Lord Gilbert’s pantler is an aged valet, grown grey in service first to Lord Gilbert’s father, Lord Richard, then to Lord Gilbert. I approached Humphrey next morning as he unlocked the pantry to prepare for dinner. The wizened fellow bid me “Good-day”, and asked how he might serve me. I showed him the bloody linen and asked if any napery or table cloths in his care had recently gone missing or been found missing a fragment of the same shape and size.
“Nay,” he replied. “Was any of Lord Gilbert’s wares mutilated like that, I’d be sure to know. See to the linen every day. An’ did I miss something like that, the maids in the laundry’d find it an’ tell me straight away.”
“How oft is the linen laundered?”
“Table cloths twice each week. Napkins every day. Portpains whenever needful.”
“So if this bit of linen came from your pantry it would not have been carved from a napkin, else the damage would have been found the same day. When were the table cloths last laundered?”
“Half was done yesterday.”
“And none were found marred?”
“Nay.”
“How many portpains are kept in the pantry?”
“Fourteen.”
“Is more than one needed for a meal?”
“Not generally. But when Lord Gilbert welcomes guests we’ll use more. Since Sir Henry come we need three portpains for dinner an’ three more for supper.”

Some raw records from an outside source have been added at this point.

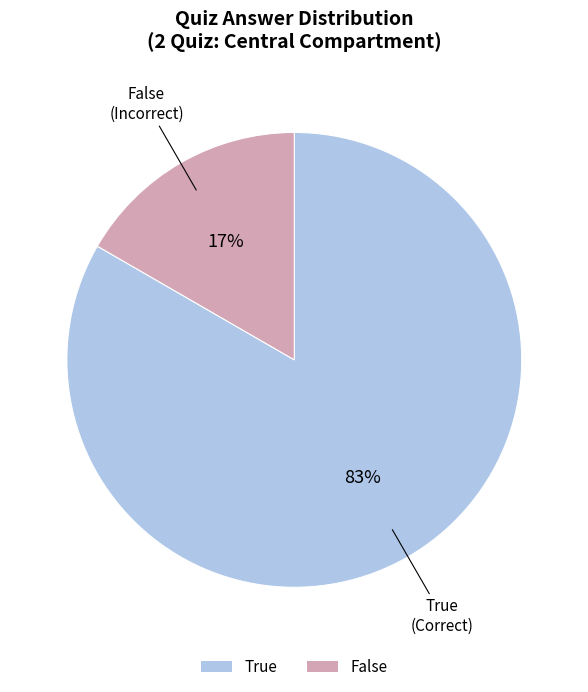

How many slices are in this pie chart?

2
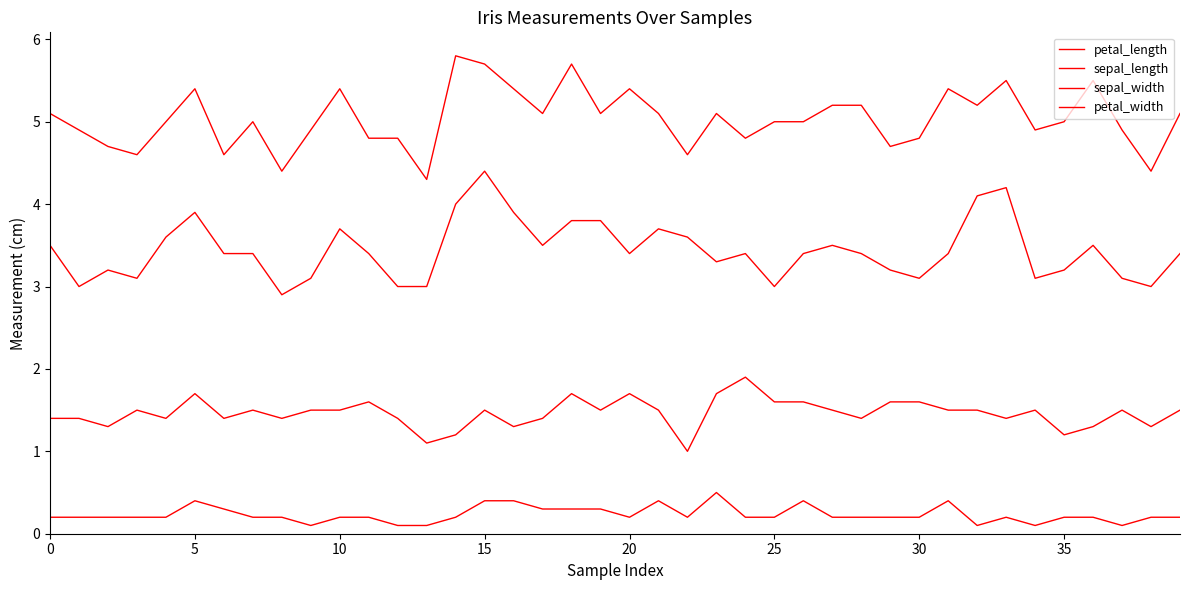

Does the chart display data point markers on the line(s)?

No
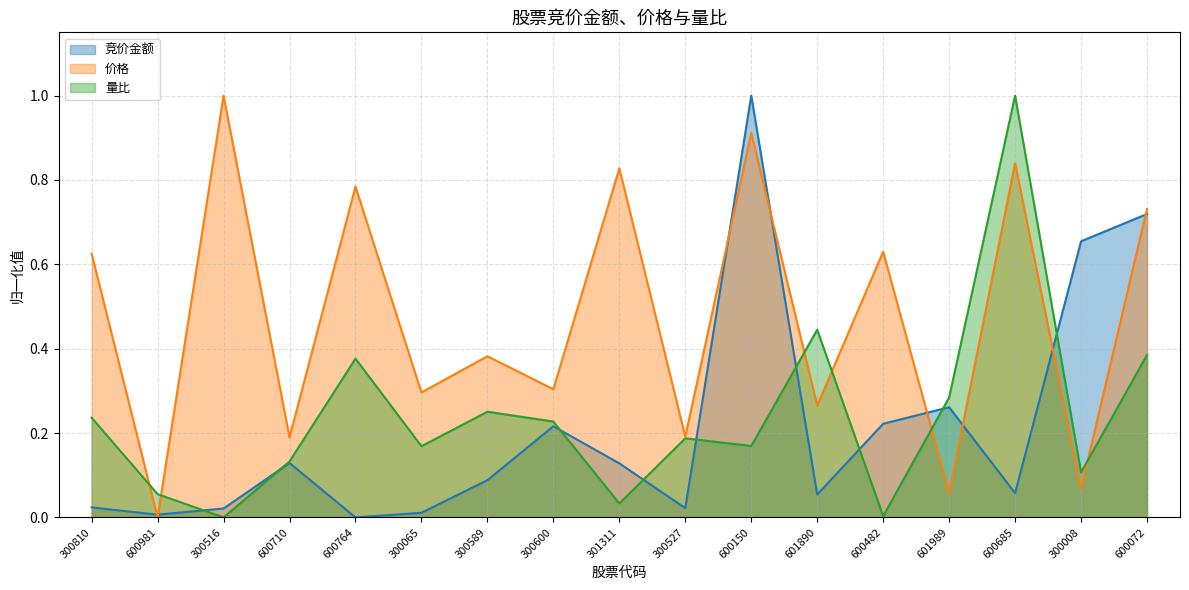

Reading left to right, extract all data points from this chart.

竞价金额: 300810=0.0	600981=0.0	300516=0.0	600710=0.1	600764=0.0	300065=0.0	300589=0.1	300600=0.2	301311=0.1	300527=0.0	600150=1.0	601890=0.1	600482=0.2	601989=0.3	600685=0.1	300008=0.7	600072=0.7
价格: 300810=0.6	600981=0.0	300516=1.0	600710=0.2	600764=0.8	300065=0.3	300589=0.4	300600=0.3	301311=0.8	300527=0.2	600150=0.9	601890=0.3	600482=0.6	601989=0.1	600685=0.8	300008=0.1	600072=0.7
量比: 300810=0.2	600981=0.1	300516=0.0	600710=0.1	600764=0.4	300065=0.2	300589=0.3	300600=0.2	301311=0.0	300527=0.2	600150=0.2	601890=0.4	600482=0.0	601989=0.3	600685=1.0	300008=0.1	600072=0.4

“And then these are washed?”
“Aye. Six laundered every day since Whitsuntide.”
“Has any of Lord Gilbert’s table linen gone missing?”
“The pantry’s kept locked, an’ only me an’ John Chamberlain’s got keys.”
“But do you count the table linen often, just to be certain ’tis all accounted for?”
“Don’t see the point. The closet’s locked. ’Course, I do a tally every year, when steward comes for hallmote.”
“So the linen has not been counted since January?”
“No need.”
“I’d be obliged if you would count your stock now, whilst I wait.”
Humphrey sighed his displeasure at the unwanted and, to him, unnecessary task, but swung open the heavy door and with a candle to light his way entered the pantry.
I had no desire to crowd behind the valet into the cramped, dark chamber, so waited at the door in the screens passage. I heard Humphrey rummage about in the pantry, then silence. The fellow muttered something to himself, and I heard the audit resume.
A few moments later the pantler joined me in the screens passage, blinking in the light. “Must be one more’n I thought got sent to laundry,” he said.